ČSA Flight 475
- A ČSA Avia 14 similar to the one involved.

Accident
- Date: 11 February 1977
- Summary: Controlled flight into terrain due to pilot error
- Site: near Bratislava Airport, Bratislava, Czechoslovakia;

Aircraft
- Aircraft type: Avia 14
- Operator: ČSA
- Registration: OK-OCA
- Flight origin: Prague Ruzyně International Airport, Prague, Czechoslovakia
- Destination: Bratislava Airport, Bratislava, Czechoslovakia
- Occupants: 5
- Passengers: 2
- Crew: 3
- Fatalities: 4
- Survivors: 1

= ČSA Flight 475 =

Aircraft accident

ČSA Flight 475 was a domestic airmail service in Czechoslovakia from Prague to Bratislava. On 11 February 1977, the Avia 14 aircraft struck the ground during the Bratislava Airport approach, killing 4 of the 5 on board.

== Accident ==
The crew executed the approach to runway 22 with poor visibility.

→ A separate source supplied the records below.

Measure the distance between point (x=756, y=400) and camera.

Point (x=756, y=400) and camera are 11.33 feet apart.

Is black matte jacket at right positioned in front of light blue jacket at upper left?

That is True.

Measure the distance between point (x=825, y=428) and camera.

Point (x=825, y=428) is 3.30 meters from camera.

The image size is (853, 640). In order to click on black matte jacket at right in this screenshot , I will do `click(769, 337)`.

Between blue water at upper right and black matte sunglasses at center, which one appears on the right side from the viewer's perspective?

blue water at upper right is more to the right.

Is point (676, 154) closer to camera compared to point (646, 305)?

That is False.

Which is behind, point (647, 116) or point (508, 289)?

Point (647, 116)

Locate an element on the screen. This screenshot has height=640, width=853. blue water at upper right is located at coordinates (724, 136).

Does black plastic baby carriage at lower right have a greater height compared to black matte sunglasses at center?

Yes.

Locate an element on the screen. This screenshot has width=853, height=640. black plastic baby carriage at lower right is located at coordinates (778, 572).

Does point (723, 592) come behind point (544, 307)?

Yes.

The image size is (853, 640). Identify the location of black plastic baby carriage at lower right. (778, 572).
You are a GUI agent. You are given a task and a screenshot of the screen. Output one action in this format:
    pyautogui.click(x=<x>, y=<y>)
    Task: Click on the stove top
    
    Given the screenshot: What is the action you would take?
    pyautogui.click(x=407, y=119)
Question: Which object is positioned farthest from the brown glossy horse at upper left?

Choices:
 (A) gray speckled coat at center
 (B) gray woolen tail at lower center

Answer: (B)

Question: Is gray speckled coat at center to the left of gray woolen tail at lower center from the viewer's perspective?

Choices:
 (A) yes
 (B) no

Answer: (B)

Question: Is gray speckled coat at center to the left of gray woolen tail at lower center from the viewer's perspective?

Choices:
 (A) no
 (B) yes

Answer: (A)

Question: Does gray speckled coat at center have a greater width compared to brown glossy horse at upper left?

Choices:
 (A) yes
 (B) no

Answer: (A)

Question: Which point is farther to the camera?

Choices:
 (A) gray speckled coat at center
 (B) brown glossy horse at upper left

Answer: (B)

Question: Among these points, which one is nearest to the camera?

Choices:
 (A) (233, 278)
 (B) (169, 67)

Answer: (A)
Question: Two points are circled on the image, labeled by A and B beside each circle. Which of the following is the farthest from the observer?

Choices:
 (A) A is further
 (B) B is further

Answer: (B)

They descended below the minimum altitude and clipped through branches before colliding with the ground, less than two kilometers from the runway. Two crew members (Miroslav Meluš and Václav Šmíd) and two employees of Pošta-Košice 2 (Tibor Nagy and Imrich Štofan) died. The aircraft's captain survived.

== Memorial ==
In 2024, a memorial was built by graphic designer Miroslav Valček, a collaborator of the Ivanka Historical Society - the same association that built a monument for ČSA Flight 001.